Mais uma vez colocamos os objetos a falar e levamos os nossos alunos a aprender sobre uma realidade que desconhecem. Ensina-se e aprende-se História, de forma diferente, na Biblioteca Escolar Ferreira de Castro.
Os nossos alunos quiseram tocar numa câmara fotográfica analógica e ficaram a saber como tudo funcionava com o rolo KODAK. Só podemos tirar 36 fotografias? E depois, como era? São algumas questões que nos colocam, muito admirados.
Os nossos alunos desconheciam também o que eram as fotonovelas e que estas surgiram em Itália em 1947, como foto romances herdeiros da popularidade do cinema.
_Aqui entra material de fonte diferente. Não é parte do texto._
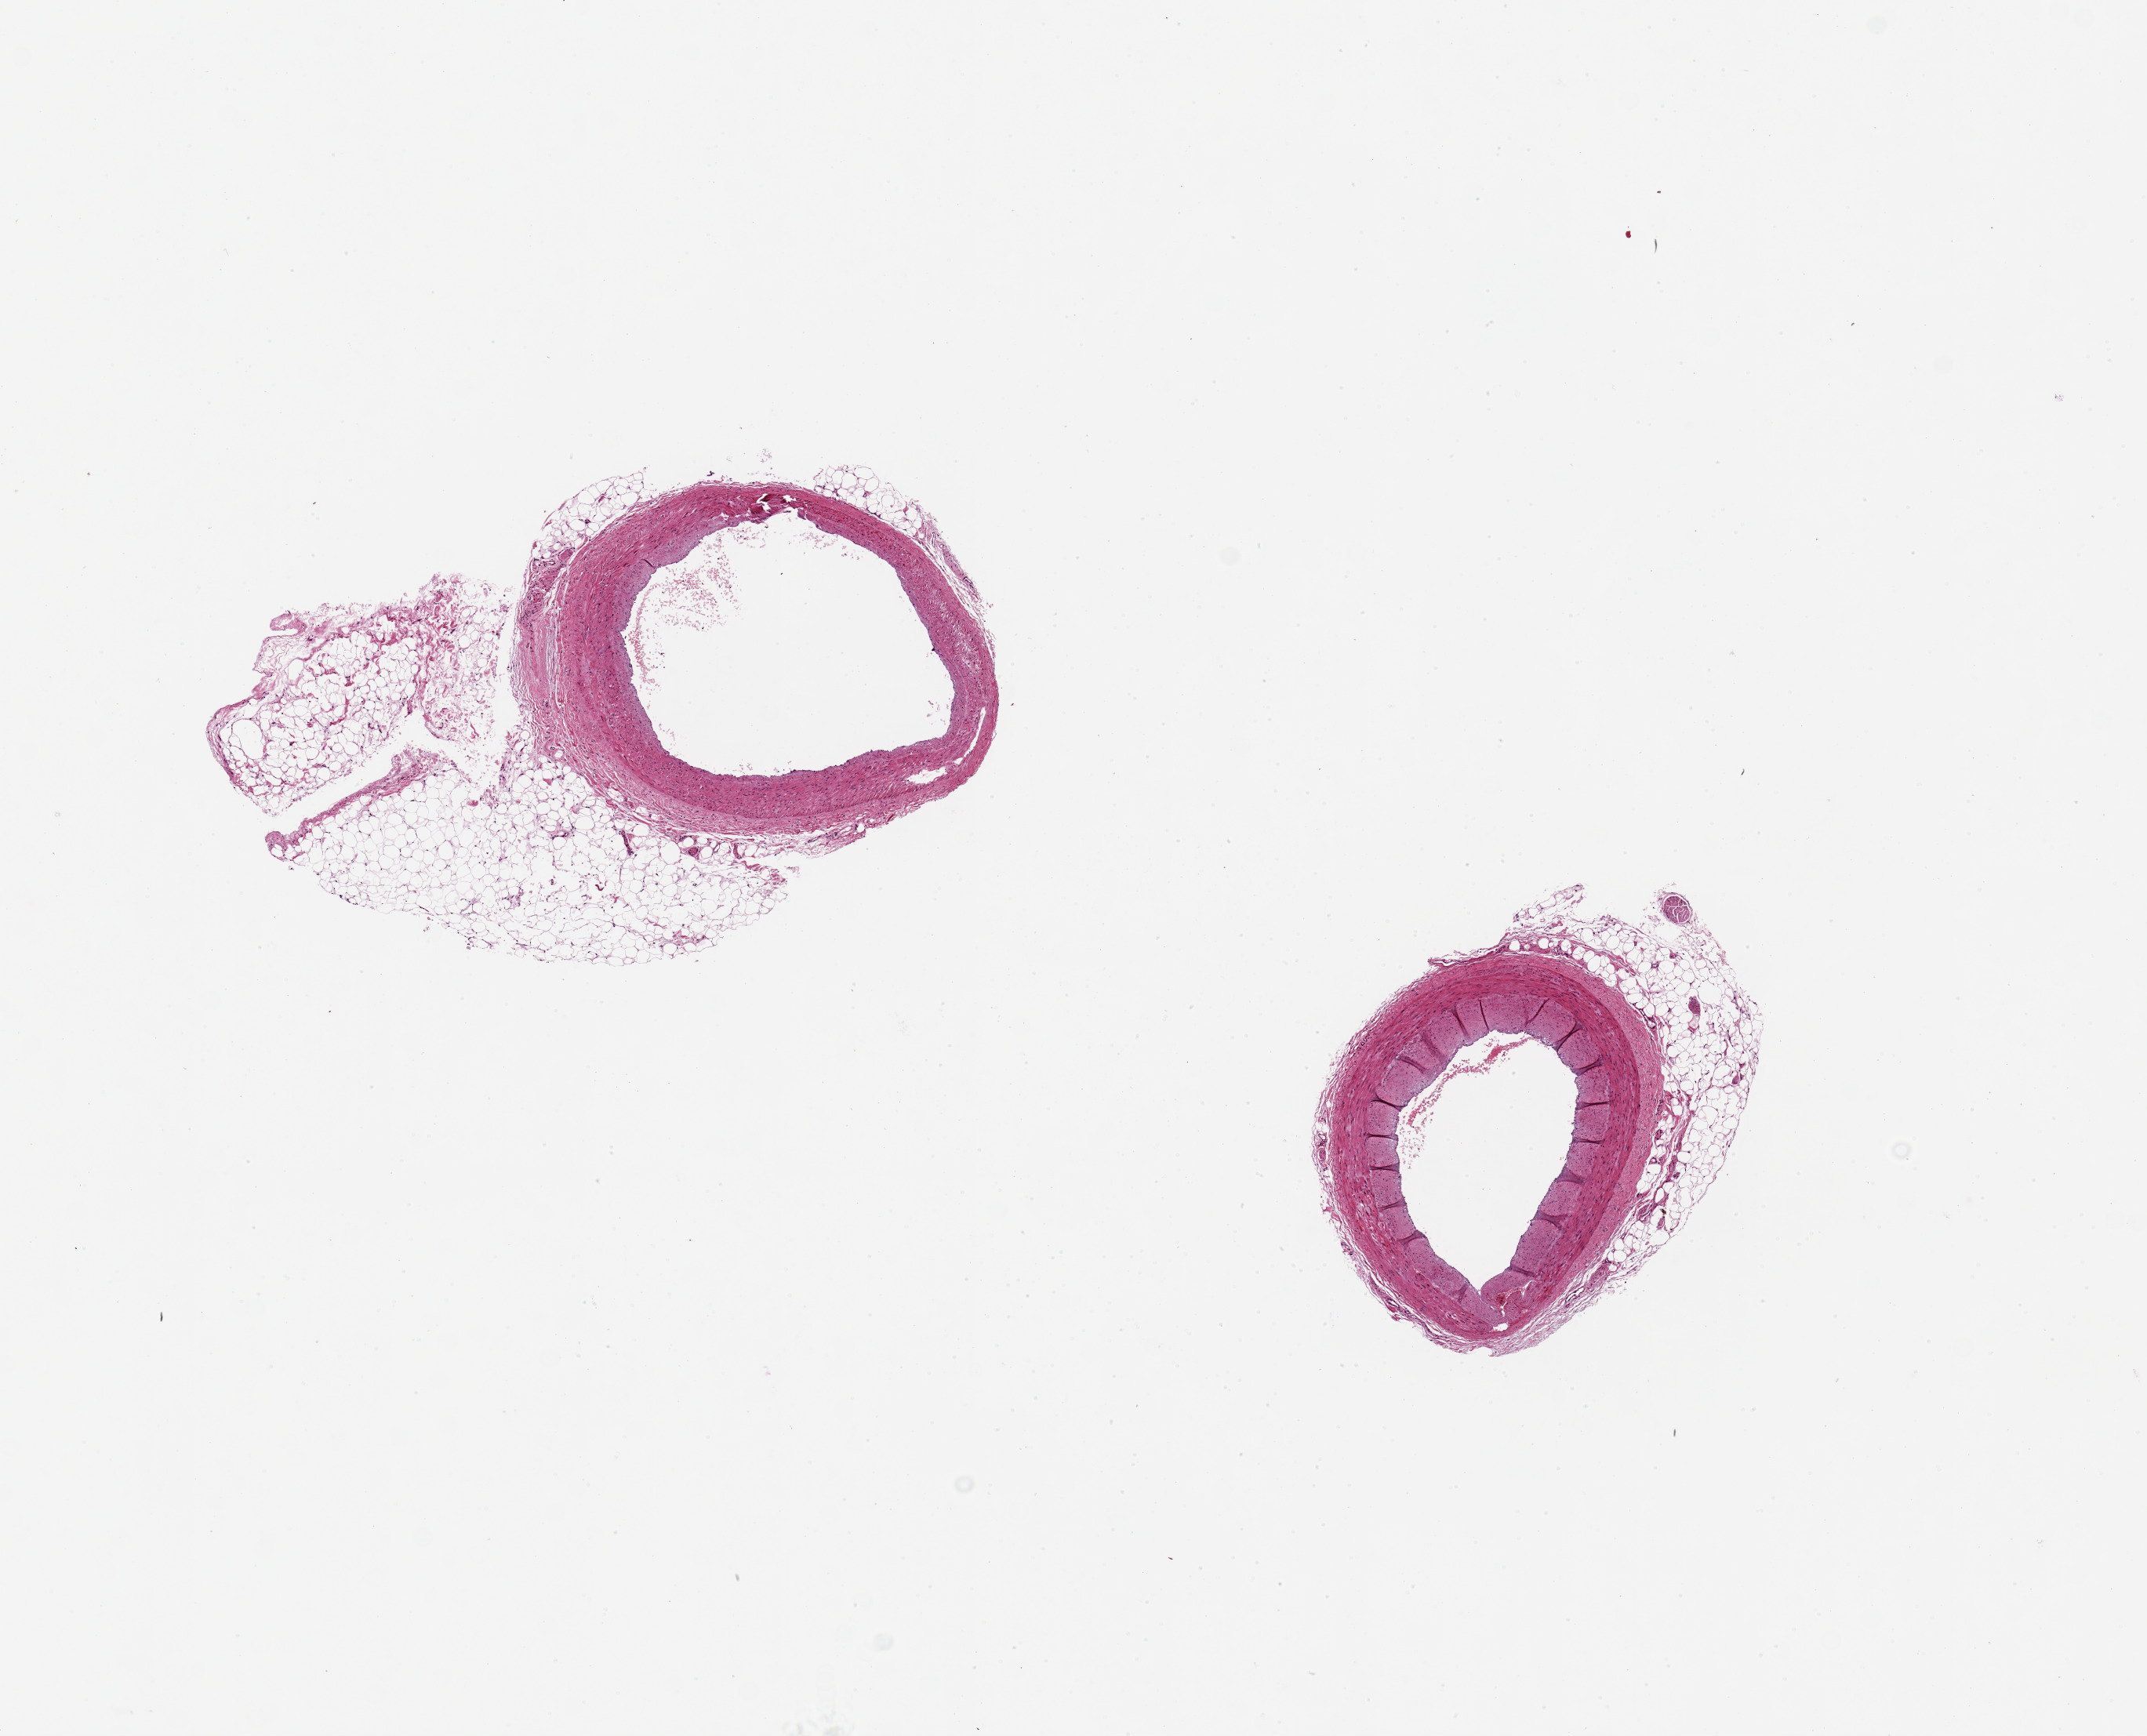
Haematoxylin and eosin whole-slide image, brightfield — whole scanned area (about 10.8 x 8.8 mm) shown as a low-resolution overview. PAXgene-fixed, paraffin-embedded tissue. Section of coronary artery (target tissue). Tissue donor sample.
Review note (as recorded): 2 pieces, 4x2.5 & 3x2mm; no plaques; ~40% surrounding adipose, up to 1 mm thick.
O público da fotonovela era um público maioritariamente feminino, com fraca escolaridade e um baixo poder económico. Nesta exposição foi possível mostrar uma matriz de uma fotonovela e os alunos viram como as legendas eram escritas à máquina e coladas nas fotografias. Tão longe do digital!
Os objetos funcionam como mediadores das relações sociais e os seus percursos podem revelar aspectos da sociedade do seu tempo. Debater com os nossos alunos sobre a importância dos objetos para o estudo da História ou sobre como era a realidade portuguesa nos anos 60/70 do século XX, é também lembrar a importância da Revolução Portuguesa de 1974.